Sirens not just for tornadoes anymore

By on June 23, 2014

ELBURN—The next time you hear a siren in Elburn, it may not be a tornado warning.

Earlier this year, village trustee Dave Gualdoni, who works with the village’s Community Emergency Response Team, and Police Chief Steve Smith, revised the village’s outdoor warning siren policy to include the siren’s use for severe thunderstorm warnings issued by the National Weather Service, with winds of at least 70 miles per hour or golf-ball-sized hail.

Gualdoni, who had come to Village Hall to set off the siren during a recent severe weather event, told Village Board members that he wanted to get the word out to residents about the change, as well as to answer any questions or concerns they had about the policy.

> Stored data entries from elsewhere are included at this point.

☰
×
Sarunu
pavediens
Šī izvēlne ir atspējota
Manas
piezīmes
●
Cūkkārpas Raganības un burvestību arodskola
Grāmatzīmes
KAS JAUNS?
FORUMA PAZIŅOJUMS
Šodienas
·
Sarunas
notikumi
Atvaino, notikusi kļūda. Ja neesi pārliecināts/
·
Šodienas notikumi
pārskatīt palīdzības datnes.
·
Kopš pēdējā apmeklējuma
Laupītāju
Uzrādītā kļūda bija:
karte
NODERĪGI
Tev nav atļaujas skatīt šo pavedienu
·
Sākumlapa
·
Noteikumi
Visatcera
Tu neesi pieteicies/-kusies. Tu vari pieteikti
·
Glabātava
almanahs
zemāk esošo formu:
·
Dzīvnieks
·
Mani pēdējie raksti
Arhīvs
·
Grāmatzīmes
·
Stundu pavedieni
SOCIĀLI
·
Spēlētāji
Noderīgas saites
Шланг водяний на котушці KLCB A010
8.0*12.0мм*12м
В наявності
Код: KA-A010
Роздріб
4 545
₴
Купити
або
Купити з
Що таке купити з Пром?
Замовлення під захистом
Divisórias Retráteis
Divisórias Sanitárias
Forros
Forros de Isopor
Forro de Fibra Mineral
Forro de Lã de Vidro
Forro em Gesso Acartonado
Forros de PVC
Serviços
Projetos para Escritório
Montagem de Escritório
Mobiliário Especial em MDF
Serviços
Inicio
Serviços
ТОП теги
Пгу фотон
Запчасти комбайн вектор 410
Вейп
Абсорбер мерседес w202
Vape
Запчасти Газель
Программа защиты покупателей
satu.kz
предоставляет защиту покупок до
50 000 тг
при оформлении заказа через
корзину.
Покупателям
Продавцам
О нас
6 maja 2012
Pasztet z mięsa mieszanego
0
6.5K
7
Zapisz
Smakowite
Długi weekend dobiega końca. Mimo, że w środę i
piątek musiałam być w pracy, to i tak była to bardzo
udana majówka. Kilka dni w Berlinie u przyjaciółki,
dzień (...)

Some residents had been confused about the use of the siren, when there had not been the possibility of a tornado.

Gualdoni said he was not only concerned about residents’ safety in the case of a tornado, but also that strong storms, especially those with lightening, high winds, and large hail, could pose a danger, especially for those out in an open ball field.

Board members were in general agreement about the policy change. Trustee Bill Grabarek asked if the siren might also be used for other emergencies, such as a derailed train and possible hazardous material spill.

Trustee Pat Schuberg said that, just as every family should have a plan for what to do and where to go in case of an emergency, it would also behoove the village to have a plan.

The siren is tested on the first Tuesday at 10 a.m. of each month to ensure that it continues to work properly.

updated Monday, June 30, 2014 @ 1:00 p.m.

2 Comments

  1. Ralph

    June 30, 2014 at 12:58 PM

    Perhaps, for folks just now moving into Elburn, this article should include a statement about the specific siren-testing schedule.

  2. Elburn Herald

    June 30, 2014 at 1:01 PM

    Fair point. We have updated the article with this information. Thanks!